_所示文本_
+++

Nike likes playing cards and makes a problem of it. Now give you n integers,ai(1 ≤ i ≤ n) We define two identical numbers (eg: 2,2) a Duizi, and three consecutive positive integers (eg: 2,3,4) a Shunzi. Now you want to use these integers to form Shunzi and Duizi as many as possible. Let s be the total number of the Shunzi and the Duizi you formed. Try to calculate max(s). For example, {1,2,3,4} can form Shunzi ({1,2,3}), in this case s= 1. {1,2,3,1,2,3,1,2,3} can form 3 Shunzi ( {1,2,3}, {1,2,3}, {1,2,3} ), in which case s=3, but it can also form 3 Duizi ({1,1},{2,2},{3,3}) and 1 Shunzi ({1,2,3}), and s=4 in this case. It is obvious that max(s) is 4. So the answer is 4. Each number can be used only once.
输入
The input contains several test cases. For each test case, the first line contains one integer n(1 ≤ n ≤ 106). Then the next line contains n space-separated integers ai(1 ≤ ai ≤ n).
输出
For each test case, output the answer in a line.

+++

_资料来源_
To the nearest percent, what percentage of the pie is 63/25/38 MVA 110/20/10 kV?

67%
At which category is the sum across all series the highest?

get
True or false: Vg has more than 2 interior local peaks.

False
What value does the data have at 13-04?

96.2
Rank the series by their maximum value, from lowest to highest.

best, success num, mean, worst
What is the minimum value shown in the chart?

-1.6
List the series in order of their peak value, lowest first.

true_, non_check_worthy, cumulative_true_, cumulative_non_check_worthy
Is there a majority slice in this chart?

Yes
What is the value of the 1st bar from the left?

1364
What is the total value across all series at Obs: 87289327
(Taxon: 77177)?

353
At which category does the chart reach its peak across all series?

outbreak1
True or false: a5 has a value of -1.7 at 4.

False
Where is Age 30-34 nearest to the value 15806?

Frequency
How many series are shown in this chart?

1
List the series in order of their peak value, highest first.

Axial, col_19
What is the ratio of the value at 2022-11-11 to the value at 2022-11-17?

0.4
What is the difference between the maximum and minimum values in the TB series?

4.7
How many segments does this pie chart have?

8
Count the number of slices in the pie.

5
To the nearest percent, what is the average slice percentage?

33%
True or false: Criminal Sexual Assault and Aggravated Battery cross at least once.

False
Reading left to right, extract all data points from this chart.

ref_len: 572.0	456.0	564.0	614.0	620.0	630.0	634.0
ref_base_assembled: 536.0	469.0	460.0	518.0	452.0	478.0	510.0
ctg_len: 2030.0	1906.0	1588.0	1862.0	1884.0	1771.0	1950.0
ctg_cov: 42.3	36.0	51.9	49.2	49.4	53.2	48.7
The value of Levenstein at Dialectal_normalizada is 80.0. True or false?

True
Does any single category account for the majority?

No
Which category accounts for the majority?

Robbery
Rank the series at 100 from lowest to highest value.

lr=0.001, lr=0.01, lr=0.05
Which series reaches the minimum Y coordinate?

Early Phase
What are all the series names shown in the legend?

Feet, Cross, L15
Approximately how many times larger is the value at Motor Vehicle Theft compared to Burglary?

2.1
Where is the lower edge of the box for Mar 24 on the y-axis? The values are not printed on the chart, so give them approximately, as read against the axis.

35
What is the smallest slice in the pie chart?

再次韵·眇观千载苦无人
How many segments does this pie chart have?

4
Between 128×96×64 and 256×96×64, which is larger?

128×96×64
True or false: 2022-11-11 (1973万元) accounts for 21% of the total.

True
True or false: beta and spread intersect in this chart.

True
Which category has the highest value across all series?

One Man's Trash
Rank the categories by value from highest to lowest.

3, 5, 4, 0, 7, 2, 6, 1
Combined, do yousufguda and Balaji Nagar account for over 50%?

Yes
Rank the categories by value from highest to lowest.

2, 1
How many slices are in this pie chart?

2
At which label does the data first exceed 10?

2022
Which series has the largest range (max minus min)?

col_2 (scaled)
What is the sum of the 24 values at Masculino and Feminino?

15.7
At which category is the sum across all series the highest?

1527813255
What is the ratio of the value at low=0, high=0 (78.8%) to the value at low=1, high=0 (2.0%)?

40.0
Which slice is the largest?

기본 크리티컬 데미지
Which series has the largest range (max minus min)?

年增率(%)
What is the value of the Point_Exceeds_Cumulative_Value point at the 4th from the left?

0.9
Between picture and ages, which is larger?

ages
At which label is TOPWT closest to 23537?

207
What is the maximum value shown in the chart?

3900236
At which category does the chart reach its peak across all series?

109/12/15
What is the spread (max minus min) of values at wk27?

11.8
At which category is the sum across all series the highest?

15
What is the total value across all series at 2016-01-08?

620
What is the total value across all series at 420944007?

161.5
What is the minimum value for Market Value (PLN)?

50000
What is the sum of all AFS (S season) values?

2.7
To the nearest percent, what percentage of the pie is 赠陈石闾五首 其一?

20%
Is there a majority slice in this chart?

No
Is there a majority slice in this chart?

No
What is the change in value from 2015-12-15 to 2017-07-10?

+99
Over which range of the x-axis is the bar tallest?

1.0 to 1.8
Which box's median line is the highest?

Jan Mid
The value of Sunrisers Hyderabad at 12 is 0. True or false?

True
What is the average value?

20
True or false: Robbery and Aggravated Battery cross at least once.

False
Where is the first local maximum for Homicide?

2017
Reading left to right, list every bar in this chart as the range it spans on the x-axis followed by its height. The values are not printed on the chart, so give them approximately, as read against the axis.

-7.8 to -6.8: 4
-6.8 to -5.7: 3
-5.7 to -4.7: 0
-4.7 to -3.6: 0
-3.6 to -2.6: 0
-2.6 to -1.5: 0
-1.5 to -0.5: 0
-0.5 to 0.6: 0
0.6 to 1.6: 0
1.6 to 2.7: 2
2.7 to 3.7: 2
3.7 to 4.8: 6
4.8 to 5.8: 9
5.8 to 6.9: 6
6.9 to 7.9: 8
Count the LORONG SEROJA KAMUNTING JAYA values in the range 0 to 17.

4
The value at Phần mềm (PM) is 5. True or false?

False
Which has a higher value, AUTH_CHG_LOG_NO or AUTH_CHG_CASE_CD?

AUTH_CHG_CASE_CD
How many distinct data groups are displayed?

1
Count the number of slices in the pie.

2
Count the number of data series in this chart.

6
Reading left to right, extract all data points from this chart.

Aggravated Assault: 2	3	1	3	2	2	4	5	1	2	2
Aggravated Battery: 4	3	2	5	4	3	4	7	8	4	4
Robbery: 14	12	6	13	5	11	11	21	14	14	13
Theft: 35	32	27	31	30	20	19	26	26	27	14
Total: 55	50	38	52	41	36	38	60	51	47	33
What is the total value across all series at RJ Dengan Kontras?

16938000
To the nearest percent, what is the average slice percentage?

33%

+++

_指定任务 1_
请从纸牌题目文本中逐字输出从"Nike likes playing"到"used only once."的内容。
_指定任务 2_
在纸牌题目文本中，由三个连续正整数组成的一组被称为什么？

_练习结果 1_
Nike likes playing cards and makes a problem of it. Now give you n integers,ai(1 ≤ i ≤ n) We define two identical numbers (eg: 2,2) a Duizi, and three consecutive positive integers (eg: 2,3,4) a Shunzi. Now you want to use these integers to form Shunzi and Duizi as many as possible. Let s be the total number of the Shunzi and the Duizi you formed. Try to calculate max(s). For example, {1,2,3,4} can form Shunzi ({1,2,3}), in this case s= 1. {1,2,3,1,2,3,1,2,3} can form 3 Shunzi ( {1,2,3}, {1,2,3}, {1,2,3} ), in which case s=3, but it can also form 3 Duizi ({1,1},{2,2},{3,3}) and 1 Shunzi ({1,2,3}), and s=4 in this case. It is obvious that max(s) is 4. So the answer is 4. Each number can be used only once.

_练习结果 2_
称为 Shunzi。